In model-averaging regimes ("soups"), aggressive high-variance shapes are recommended, with subsequent retuning of optimizer hyperparameters.
During cooldown, increasing AdamW $\beta_2$ to $0.99$–$0.999$ delivers consistent perplexity gains of $0.1$–$0.2$ points; $\beta_1$ fixed at $0.9$.
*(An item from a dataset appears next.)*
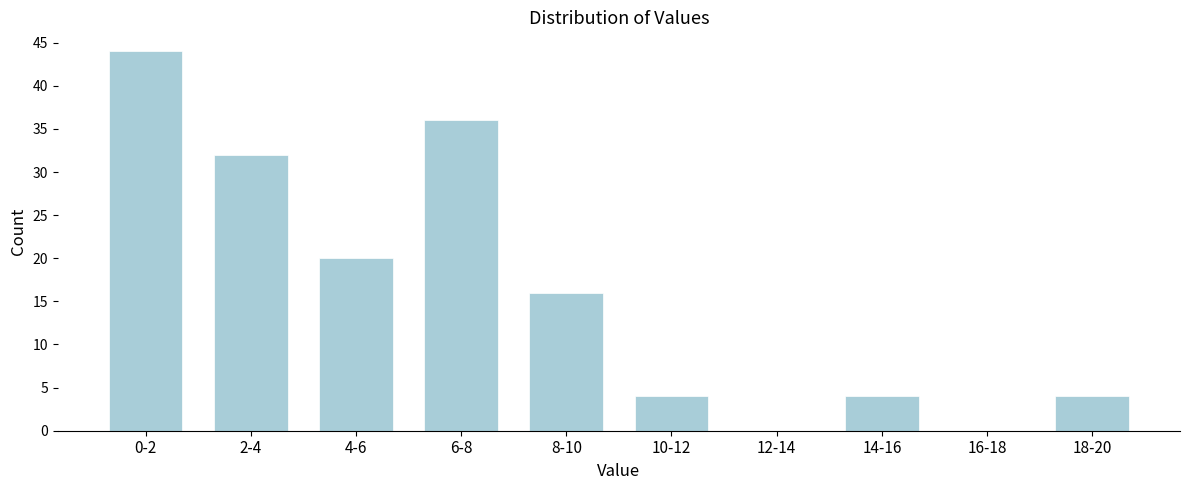

Reading left to right, extract all data points from this chart.

0-2=44	2-4=32	4-6=20	6-8=36	8-10=16	10-12=4	12-14=0	14-16=4	16-18=0	18-20=4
Hyperparameter recommendations align warmup and decay fractions with both model and data scaling. Batch size, weight decay, and optimizer state also interact nontrivially with the bias–variance properties induced by FG-WSD.

7. Loss Landscape and Optimization Dynamics

Visualization of loss in joint weight-space directions ("global" training path and "local" optimizer steps) reveals that:

Early in decay, the parameter trajectory explores "river valleys" in the loss landscape with multiple orthogonal ridges.
Aggressive cooldown shapes extend exploration along these valleys before contraction to a final basin, supporting low-bias but high-variance outcomes.
Conservative shapes rapidly commit to a specific basin, lowering variance but potentially increasing bias (Dremov et al., 2 Aug 2025).

These dynamics confirm the theoretical predictions of the exploration–exploitation trade-off induced by fine-grained decay scheduling.

FG-WSD thus constitutes a flexible, theoretically validated paradigm for orchestrating both learning rate and data curriculum at high resolution. Its deployment is central in modern transformer training—manifesting clear improvements in both sample efficiency and generalization, particularly when reasoning or high-quality language understanding are prioritized (Dremov et al., 2 Aug 2025, Yang et al., 6 Dec 2025, Li et al., 23 Sep 2025).